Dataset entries
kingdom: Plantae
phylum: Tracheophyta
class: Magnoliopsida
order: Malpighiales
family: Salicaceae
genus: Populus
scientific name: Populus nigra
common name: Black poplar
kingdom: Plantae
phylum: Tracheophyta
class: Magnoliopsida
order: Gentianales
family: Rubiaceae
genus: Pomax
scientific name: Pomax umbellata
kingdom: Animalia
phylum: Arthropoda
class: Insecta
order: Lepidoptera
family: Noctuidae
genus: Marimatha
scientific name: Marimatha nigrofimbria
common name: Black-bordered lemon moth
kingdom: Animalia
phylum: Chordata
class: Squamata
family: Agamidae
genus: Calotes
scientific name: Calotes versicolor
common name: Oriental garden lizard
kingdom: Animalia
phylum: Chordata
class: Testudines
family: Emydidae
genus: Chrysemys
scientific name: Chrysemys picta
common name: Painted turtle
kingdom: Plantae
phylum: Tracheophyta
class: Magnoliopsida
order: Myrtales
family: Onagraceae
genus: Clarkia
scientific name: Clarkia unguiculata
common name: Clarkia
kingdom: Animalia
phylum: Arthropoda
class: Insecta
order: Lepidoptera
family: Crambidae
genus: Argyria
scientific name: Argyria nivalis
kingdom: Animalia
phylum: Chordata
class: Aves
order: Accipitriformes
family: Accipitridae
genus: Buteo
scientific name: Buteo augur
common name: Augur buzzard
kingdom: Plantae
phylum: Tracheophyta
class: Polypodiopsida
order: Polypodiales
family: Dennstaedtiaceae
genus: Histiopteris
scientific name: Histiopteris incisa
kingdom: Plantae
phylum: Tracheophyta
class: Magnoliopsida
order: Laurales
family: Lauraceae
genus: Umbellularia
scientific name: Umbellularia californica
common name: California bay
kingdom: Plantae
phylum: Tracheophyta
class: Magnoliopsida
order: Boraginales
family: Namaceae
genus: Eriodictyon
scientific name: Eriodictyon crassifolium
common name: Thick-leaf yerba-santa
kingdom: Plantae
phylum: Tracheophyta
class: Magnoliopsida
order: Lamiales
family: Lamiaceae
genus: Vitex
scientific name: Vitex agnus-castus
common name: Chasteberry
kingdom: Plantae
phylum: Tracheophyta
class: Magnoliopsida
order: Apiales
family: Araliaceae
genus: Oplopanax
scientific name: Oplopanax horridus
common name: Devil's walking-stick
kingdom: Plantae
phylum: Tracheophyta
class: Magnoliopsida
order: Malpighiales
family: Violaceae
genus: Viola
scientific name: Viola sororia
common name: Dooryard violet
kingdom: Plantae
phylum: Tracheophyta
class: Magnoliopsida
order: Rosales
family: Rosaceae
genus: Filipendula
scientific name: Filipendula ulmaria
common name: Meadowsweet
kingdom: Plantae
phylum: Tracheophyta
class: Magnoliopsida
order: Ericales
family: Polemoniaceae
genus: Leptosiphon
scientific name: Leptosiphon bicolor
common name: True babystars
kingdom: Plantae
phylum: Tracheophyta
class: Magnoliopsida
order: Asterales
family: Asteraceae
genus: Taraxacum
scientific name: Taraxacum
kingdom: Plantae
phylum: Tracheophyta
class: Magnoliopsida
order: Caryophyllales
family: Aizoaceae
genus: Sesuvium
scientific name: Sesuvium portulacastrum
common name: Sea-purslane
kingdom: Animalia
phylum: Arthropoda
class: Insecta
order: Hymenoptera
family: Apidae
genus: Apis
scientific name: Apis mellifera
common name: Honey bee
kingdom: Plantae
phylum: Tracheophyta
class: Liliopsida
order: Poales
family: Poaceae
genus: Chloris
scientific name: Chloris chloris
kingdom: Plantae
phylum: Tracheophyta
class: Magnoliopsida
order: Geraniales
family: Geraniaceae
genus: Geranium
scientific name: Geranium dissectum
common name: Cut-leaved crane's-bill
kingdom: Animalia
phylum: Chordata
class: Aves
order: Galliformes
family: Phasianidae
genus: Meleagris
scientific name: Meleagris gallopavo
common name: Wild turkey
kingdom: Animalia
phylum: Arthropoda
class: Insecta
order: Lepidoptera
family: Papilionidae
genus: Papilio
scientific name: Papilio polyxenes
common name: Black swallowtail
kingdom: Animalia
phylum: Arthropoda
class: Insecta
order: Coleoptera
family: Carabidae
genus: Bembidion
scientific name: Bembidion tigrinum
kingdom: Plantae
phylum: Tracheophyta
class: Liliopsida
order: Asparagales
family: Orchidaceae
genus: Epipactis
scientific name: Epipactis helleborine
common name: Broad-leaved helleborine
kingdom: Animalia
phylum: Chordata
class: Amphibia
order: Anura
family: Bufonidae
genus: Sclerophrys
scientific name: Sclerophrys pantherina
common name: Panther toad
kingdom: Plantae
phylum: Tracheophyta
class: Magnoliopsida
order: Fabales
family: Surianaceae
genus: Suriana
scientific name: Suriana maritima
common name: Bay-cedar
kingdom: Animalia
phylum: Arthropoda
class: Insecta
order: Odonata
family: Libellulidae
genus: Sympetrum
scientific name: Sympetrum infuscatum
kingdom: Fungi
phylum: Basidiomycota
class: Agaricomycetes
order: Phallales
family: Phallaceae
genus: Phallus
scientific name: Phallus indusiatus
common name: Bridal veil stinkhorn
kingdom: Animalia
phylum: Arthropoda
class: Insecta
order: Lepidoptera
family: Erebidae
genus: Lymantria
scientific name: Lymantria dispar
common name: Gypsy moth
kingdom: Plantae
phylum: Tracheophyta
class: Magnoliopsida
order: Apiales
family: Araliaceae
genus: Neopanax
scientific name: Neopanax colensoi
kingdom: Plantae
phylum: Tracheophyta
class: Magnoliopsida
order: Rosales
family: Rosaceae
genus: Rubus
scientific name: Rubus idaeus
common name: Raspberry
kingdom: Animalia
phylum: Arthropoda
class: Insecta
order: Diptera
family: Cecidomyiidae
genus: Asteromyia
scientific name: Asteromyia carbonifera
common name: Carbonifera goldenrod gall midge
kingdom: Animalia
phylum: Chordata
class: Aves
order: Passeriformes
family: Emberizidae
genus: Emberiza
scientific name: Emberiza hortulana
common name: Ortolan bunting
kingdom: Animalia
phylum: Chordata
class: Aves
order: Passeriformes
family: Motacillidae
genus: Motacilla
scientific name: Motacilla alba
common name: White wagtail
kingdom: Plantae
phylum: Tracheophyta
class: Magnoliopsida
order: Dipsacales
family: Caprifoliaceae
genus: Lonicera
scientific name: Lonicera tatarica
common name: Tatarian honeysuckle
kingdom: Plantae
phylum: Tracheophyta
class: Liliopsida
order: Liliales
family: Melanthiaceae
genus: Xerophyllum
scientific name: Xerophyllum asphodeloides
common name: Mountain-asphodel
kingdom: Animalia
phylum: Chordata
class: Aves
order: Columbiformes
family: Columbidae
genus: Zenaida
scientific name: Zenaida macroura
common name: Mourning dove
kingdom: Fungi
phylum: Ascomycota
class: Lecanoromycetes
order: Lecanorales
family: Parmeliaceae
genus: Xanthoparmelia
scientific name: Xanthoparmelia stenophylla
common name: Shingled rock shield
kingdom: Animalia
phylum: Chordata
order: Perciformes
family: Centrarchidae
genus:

◆ GIVEN REQUEST:
Write out all of the records again, swapping "common name" for "vernacular name" wherever it occurs and leaving every other part unchanged.

◆ RESULT BELOW:
kingdom: Plantae
phylum: Tracheophyta
class: Magnoliopsida
order: Malpighiales
family: Salicaceae
genus: Populus
scientific name: Populus nigra
vernacular name: Black poplar
kingdom: Plantae
phylum: Tracheophyta
class: Magnoliopsida
order: Gentianales
family: Rubiaceae
genus: Pomax
scientific name: Pomax umbellata
kingdom: Animalia
phylum: Arthropoda
class: Insecta
order: Lepidoptera
family: Noctuidae
genus: Marimatha
scientific name: Marimatha nigrofimbria
vernacular name: Black-bordered lemon moth
kingdom: Animalia
phylum: Chordata
class: Squamata
family: Agamidae
genus: Calotes
scientific name: Calotes versicolor
vernacular name: Oriental garden lizard
kingdom: Animalia
phylum: Chordata
class: Testudines
family: Emydidae
genus: Chrysemys
scientific name: Chrysemys picta
vernacular name: Painted turtle
kingdom: Plantae
phylum: Tracheophyta
class: Magnoliopsida
order: Myrtales
family: Onagraceae
genus: Clarkia
scientific name: Clarkia unguiculata
vernacular name: Clarkia
kingdom: Animalia
phylum: Arthropoda
class: Insecta
order: Lepidoptera
family: Crambidae
genus: Argyria
scientific name: Argyria nivalis
kingdom: Animalia
phylum: Chordata
class: Aves
order: Accipitriformes
family: Accipitridae
genus: Buteo
scientific name: Buteo augur
vernacular name: Augur buzzard
kingdom: Plantae
phylum: Tracheophyta
class: Polypodiopsida
order: Polypodiales
family: Dennstaedtiaceae
genus: Histiopteris
scientific name: Histiopteris incisa
kingdom: Plantae
phylum: Tracheophyta
class: Magnoliopsida
order: Laurales
family: Lauraceae
genus: Umbellularia
scientific name: Umbellularia californica
vernacular name: California bay
kingdom: Plantae
phylum: Tracheophyta
class: Magnoliopsida
order: Boraginales
family: Namaceae
genus: Eriodictyon
scientific name: Eriodictyon crassifolium
vernacular name: Thick-leaf yerba-santa
kingdom: Plantae
phylum: Tracheophyta
class: Magnoliopsida
order: Lamiales
family: Lamiaceae
genus: Vitex
scientific name: Vitex agnus-castus
vernacular name: Chasteberry
kingdom: Plantae
phylum: Tracheophyta
class: Magnoliopsida
order: Apiales
family: Araliaceae
genus: Oplopanax
scientific name: Oplopanax horridus
vernacular name: Devil's walking-stick
kingdom: Plantae
phylum: Tracheophyta
class: Magnoliopsida
order: Malpighiales
family: Violaceae
genus: Viola
scientific name: Viola sororia
vernacular name: Dooryard violet
kingdom: Plantae
phylum: Tracheophyta
class: Magnoliopsida
order: Rosales
family: Rosaceae
genus: Filipendula
scientific name: Filipendula ulmaria
vernacular name: Meadowsweet
kingdom: Plantae
phylum: Tracheophyta
class: Magnoliopsida
order: Ericales
family: Polemoniaceae
genus: Leptosiphon
scientific name: Leptosiphon bicolor
vernacular name: True babystars
kingdom: Plantae
phylum: Tracheophyta
class: Magnoliopsida
order: Asterales
family: Asteraceae
genus: Taraxacum
scientific name: Taraxacum
kingdom: Plantae
phylum: Tracheophyta
class: Magnoliopsida
order: Caryophyllales
family: Aizoaceae
genus: Sesuvium
scientific name: Sesuvium portulacastrum
vernacular name: Sea-purslane
kingdom: Animalia
phylum: Arthropoda
class: Insecta
order: Hymenoptera
family: Apidae
genus: Apis
scientific name: Apis mellifera
vernacular name: Honey bee
kingdom: Plantae
phylum: Tracheophyta
class: Liliopsida
order: Poales
family: Poaceae
genus: Chloris
scientific name: Chloris chloris
kingdom: Plantae
phylum: Tracheophyta
class: Magnoliopsida
order: Geraniales
family: Geraniaceae
genus: Geranium
scientific name: Geranium dissectum
vernacular name: Cut-leaved crane's-bill
kingdom: Animalia
phylum: Chordata
class: Aves
order: Galliformes
family: Phasianidae
genus: Meleagris
scientific name: Meleagris gallopavo
vernacular name: Wild turkey
kingdom: Animalia
phylum: Arthropoda
class: Insecta
order: Lepidoptera
family: Papilionidae
genus: Papilio
scientific name: Papilio polyxenes
vernacular name: Black swallowtail
kingdom: Animalia
phylum: Arthropoda
class: Insecta
order: Coleoptera
family: Carabidae
genus: Bembidion
scientific name: Bembidion tigrinum
kingdom: Plantae
phylum: Tracheophyta
class: Liliopsida
order: Asparagales
family: Orchidaceae
genus: Epipactis
scientific name: Epipactis helleborine
vernacular name: Broad-leaved helleborine
kingdom: Animalia
phylum: Chordata
class: Amphibia
order: Anura
family: Bufonidae
genus: Sclerophrys
scientific name: Sclerophrys pantherina
vernacular name: Panther toad
kingdom: Plantae
phylum: Tracheophyta
class: Magnoliopsida
order: Fabales
family: Surianaceae
genus: Suriana
scientific name: Suriana maritima
vernacular name: Bay-cedar
kingdom: Animalia
phylum: Arthropoda
class: Insecta
order: Odonata
family: Libellulidae
genus: Sympetrum
scientific name: Sympetrum infuscatum
kingdom: Fungi
phylum: Basidiomycota
class: Agaricomycetes
order: Phallales
family: Phallaceae
genus: Phallus
scientific name: Phallus indusiatus
vernacular name: Bridal veil stinkhorn
kingdom: Animalia
phylum: Arthropoda
class: Insecta
order: Lepidoptera
family: Erebidae
genus: Lymantria
scientific name: Lymantria dispar
vernacular name: Gypsy moth
kingdom: Plantae
phylum: Tracheophyta
class: Magnoliopsida
order: Apiales
family: Araliaceae
genus: Neopanax
scientific name: Neopanax colensoi
kingdom: Plantae
phylum: Tracheophyta
class: Magnoliopsida
order: Rosales
family: Rosaceae
genus: Rubus
scientific name: Rubus idaeus
vernacular name: Raspberry
kingdom: Animalia
phylum: Arthropoda
class: Insecta
order: Diptera
family: Cecidomyiidae
genus: Asteromyia
scientific name: Asteromyia carbonifera
vernacular name: Carbonifera goldenrod gall midge
kingdom: Animalia
phylum: Chordata
class: Aves
order: Passeriformes
family: Emberizidae
genus: Emberiza
scientific name: Emberiza hortulana
vernacular name: Ortolan bunting
kingdom: Animalia
phylum: Chordata
class: Aves
order: Passeriformes
family: Motacillidae
genus: Motacilla
scientific name: Motacilla alba
vernacular name: White wagtail
kingdom: Plantae
phylum: Tracheophyta
class: Magnoliopsida
order: Dipsacales
family: Caprifoliaceae
genus: Lonicera
scientific name: Lonicera tatarica
vernacular name: Tatarian honeysuckle
kingdom: Plantae
phylum: Tracheophyta
class: Liliopsida
order: Liliales
family: Melanthiaceae
genus: Xerophyllum
scientific name: Xerophyllum asphodeloides
vernacular name: Mountain-asphodel
kingdom: Animalia
phylum: Chordata
class: Aves
order: Columbiformes
family: Columbidae
genus: Zenaida
scientific name: Zenaida macroura
vernacular name: Mourning dove
kingdom: Fungi
phylum: Ascomycota
class: Lecanoromycetes
order: Lecanorales
family: Parmeliaceae
genus: Xanthoparmelia
scientific name: Xanthoparmelia stenophylla
vernacular name: Shingled rock shield
kingdom: Animalia
phylum: Chordata
order: Perciformes
family: Centrarchidae
genus:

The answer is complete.